Last weekend, the United Nations summit for sustainable development has been held in New York. Government representatives from UN member states have adopted the Sustainable Development Goals.
This 17-point agenda is a guiding force for SAD’s work.
What do the Sustainable Development Goals change?
The Sustainable Development Goals (SDG) follow on from the UN’s Millennium Development Goals from 2000. These focused first and foremost on reducing poverty in developing countries. The new generation of development goals – that should be achieved by 2030 – broadens the targets. Three points are particularly significant:
- They focus more closely on promoting solutions for international poverty and inequality. That affects both developing and developed countries.

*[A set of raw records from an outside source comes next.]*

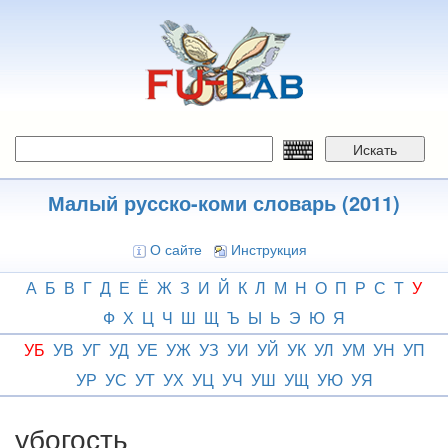
Перейти
к
основному
содержанию
Искать
Малый русско-коми словарь (2011)
О сайте
Инструкция
А
Б
В
Г
Д
Е
Ё
Ж
З
И
Й
К
Л
М
Н
О
П
Р
С
Т
У
Ф
Х
Ц
Ч
Ш
Щ
Ъ
Ы
Ь
Э
Ю
Я
УБ
УВ
УГ
УД
УЕ
УЖ
УЗ
УИ
УЙ
УК
УЛ
УМ
УН
УП
УР
УС
УТ
УХ
УЦ
УЧ
УШ
УЩ
УЮ
УЯ
убогость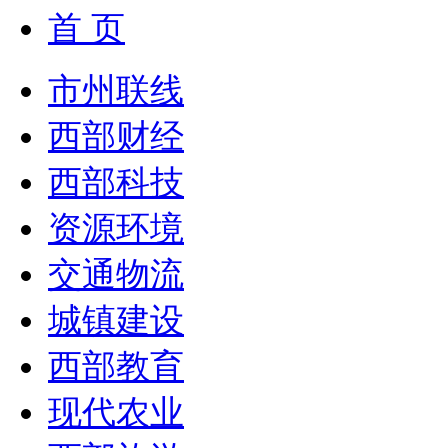
首 页
市州联线
西部财经
西部科技
资源环境
交通物流
城镇建设
西部教育
现代农业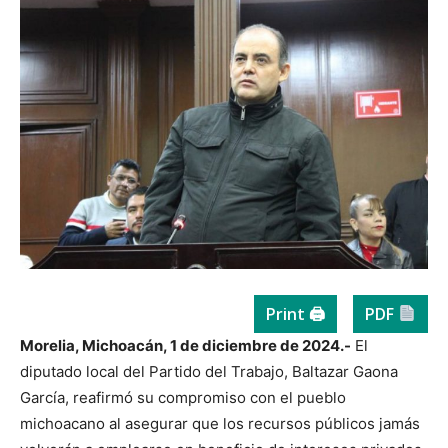
Print 🖨
PDF
Morelia, Michoacán, 1 de diciembre de 2024.-
El
diputado local del Partido del Trabajo, Baltazar Gaona
García, reafirmó su compromiso con el pueblo
michoacano al asegurar que los recursos públicos jamás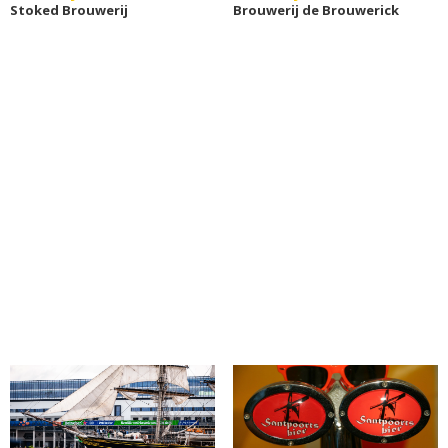
Stoked Brouwerij
Brouwerij de Brouwerick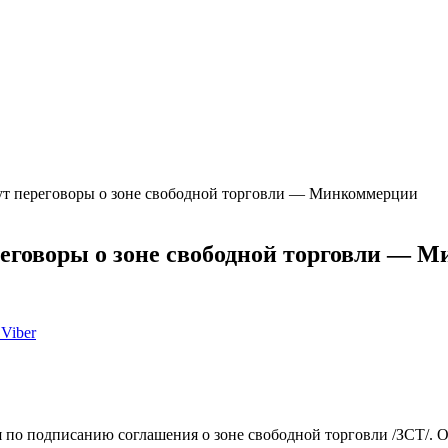
нут переговоры о зоне свободной торговли — Минкоммерции
ереговоры о зоне свободной торговли — 
Viber
я по подписанию соглашения о зоне свободной торговли /ЗСТ/. 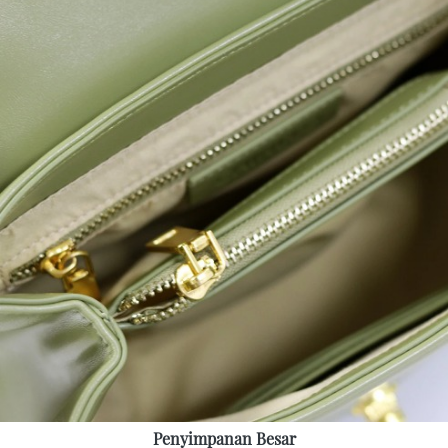
Penyimpanan Besar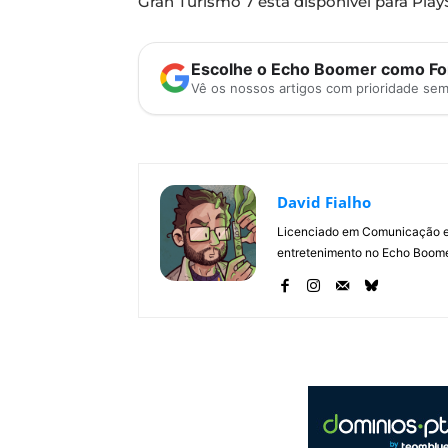
Gran Turismo 7 está disponível para Play
Escolhe o Echo Boomer como Fon
Vê os nossos artigos com prioridade se
David Fialho
Licenciado em Comunicação e 
entretenimento no Echo Boomer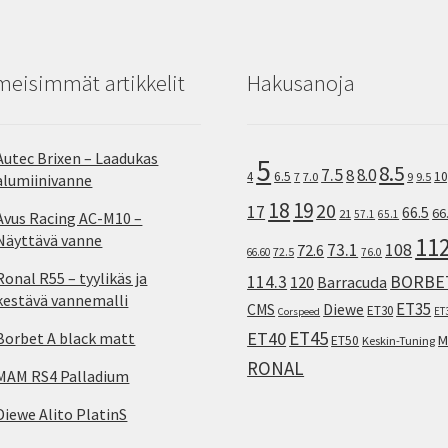
meisimmät artikkelit
Hakusanoja
Autec Brixen – Laadukas
5
8.5
7.5
8.0
8
10
4
6.5
7
7.0
9
9.5
alumiinivanne
18
19
20
17
66.5
66
21
57.1
65.1
Avus Racing AC-M10 –
Näyttävä vanne
11
73.1
108
72.6
72.5
66.60
76.0
Ronal R55 – tyylikäs ja
114.3
BORBE
120
Barracuda
kestävä vannemalli
ET35
CMS
Diewe
ET30
ET
Corspeed
ET45
ET40
Borbet A black matt
M
ET50
Keskin-Tuning
RONAL
MAM RS4 Palladium
Diewe Alito PlatinS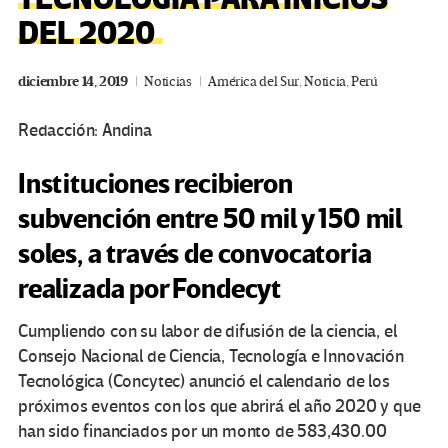
DEL 2020
diciembre 14, 2019
Noticias
América del Sur
,
Noticia
,
Perú
Redacción: Andina
Instituciones recibieron
subvención entre 50 mil y 150 mil
soles, a través de convocatoria
realizada por Fondecyt
Cumpliendo con su labor de difusión de la ciencia, el
Consejo Nacional de Ciencia, Tecnología e Innovación
Tecnológica (Concytec) anunció el calendario de los
próximos eventos con los que abrirá el año 2020 y que
han sido financiados por un monto de 583,430.00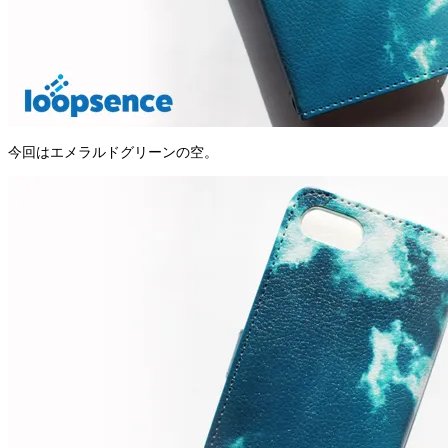
今回はエメラルドグリーンの空。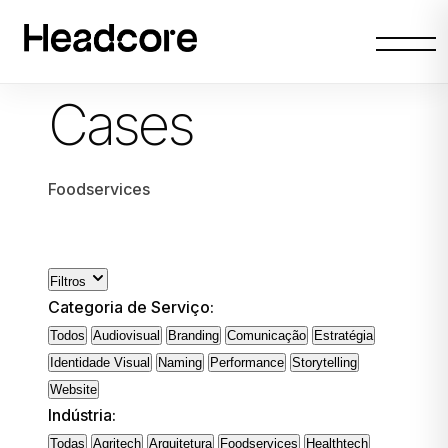
Abrir
menu
Cases
Foodservices
Filtros
Categoria de Serviço:
Todos
Audiovisual
Branding
Comunicação
Estratégia
Identidade Visual
Naming
Performance
Storytelling
Website
Indústria:
Todas
Agritech
Arquitetura
Foodservices
Healthtech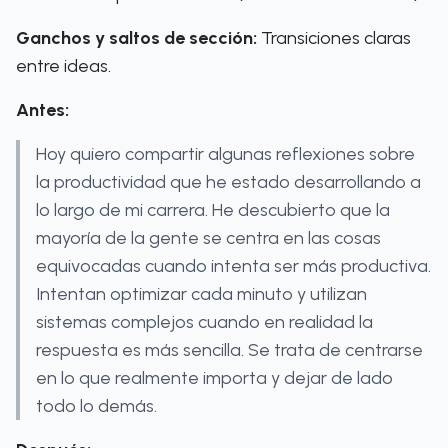
Ganchos y saltos de sección:
Transiciones claras
entre ideas.
Antes:
Hoy quiero compartir algunas reflexiones sobre
la productividad que he estado desarrollando a
lo largo de mi carrera. He descubierto que la
mayoría de la gente se centra en las cosas
equivocadas cuando intenta ser más productiva.
Intentan optimizar cada minuto y utilizan
sistemas complejos cuando en realidad la
respuesta es más sencilla. Se trata de centrarse
en lo que realmente importa y dejar de lado
todo lo demás.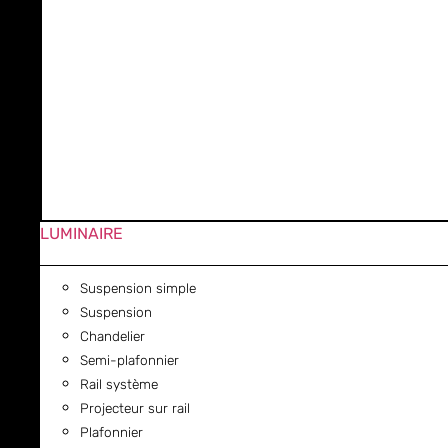
LUMINAIRE
Suspension simple
Suspension
Chandelier
Semi-plafonnier
Rail système
Projecteur sur rail
Plafonnier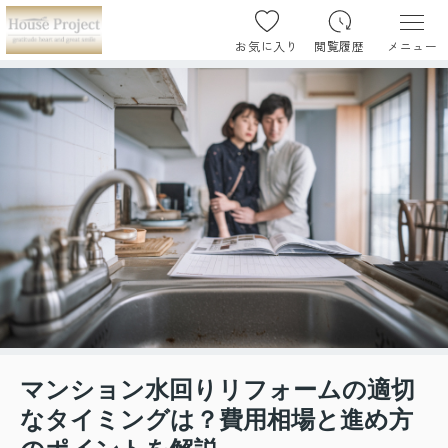
お気に入り
閲覧履歴
メニュー
マンション水回りリフォームの適切
なタイミングは？費用相場と進め方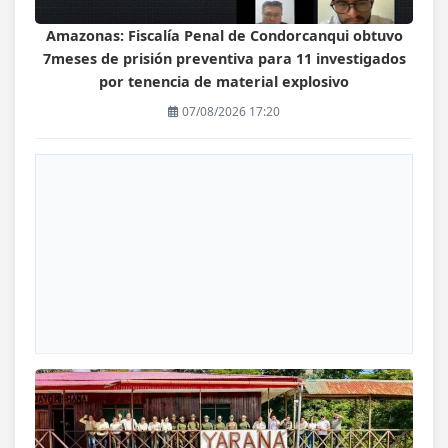
Amazonas: Fiscalía Penal de Condorcanqui obtuvo
7meses de prisión preventiva para 11 investigados
por tenencia de material explosivo
07/08/2026 17:20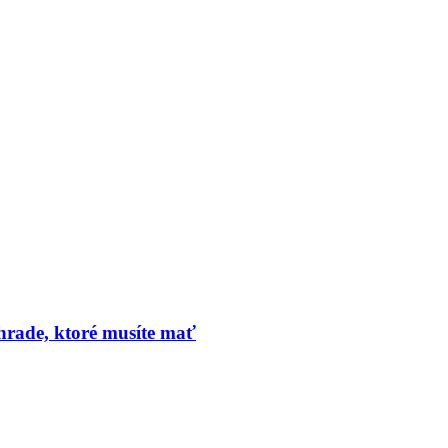
hrade, ktoré musíte mať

- Global environmental change could put the current population and future generations at risk, in particular in terms of poor people’s fundamental resources. That’s why the goals now include sustainability and achieving prosperity within the limits of the Earth’s system, without which poverty eradication will not be possible.
- The agenda is an international set of guiding principles. Both developing and industrial countries need to take responsibility. Wealthy countries must also be measured, for example with regard to use of resources, resource efficiency, climate justice and combating inequality. Increased international cooperation is essential to achieving the goals.
The 17 Goals will apply from 2016. Their implementation is voluntary. Each country decides individually on measures for reaching the goals. Implementation should be regularly monitored using fixed indicators.
What do the new Goals mean for SAD?
As a pioneer in the field of sport and development, SAD values the fact that sport was of particular importance in the preparation of the SDGs. It was stressed that sport promotes tolerance and increases mutual respect, meaning that it can play a decisive role in development and peace processes. Its use in empowering women and children, and its significance for health and education were underlined.
SAD is convinced that sport has a key role to play in finding innovative solutions – a decisive factor given the complexity of the SDGs. In its work, SAD uses sport and development as a platform to address goals such as those outlined in SDGs 3, 4 and 8 (cf. illustration). The overarching goals such as ending poverty, environmental sustainability, involving young people and impact assessment are also relevant to SAD.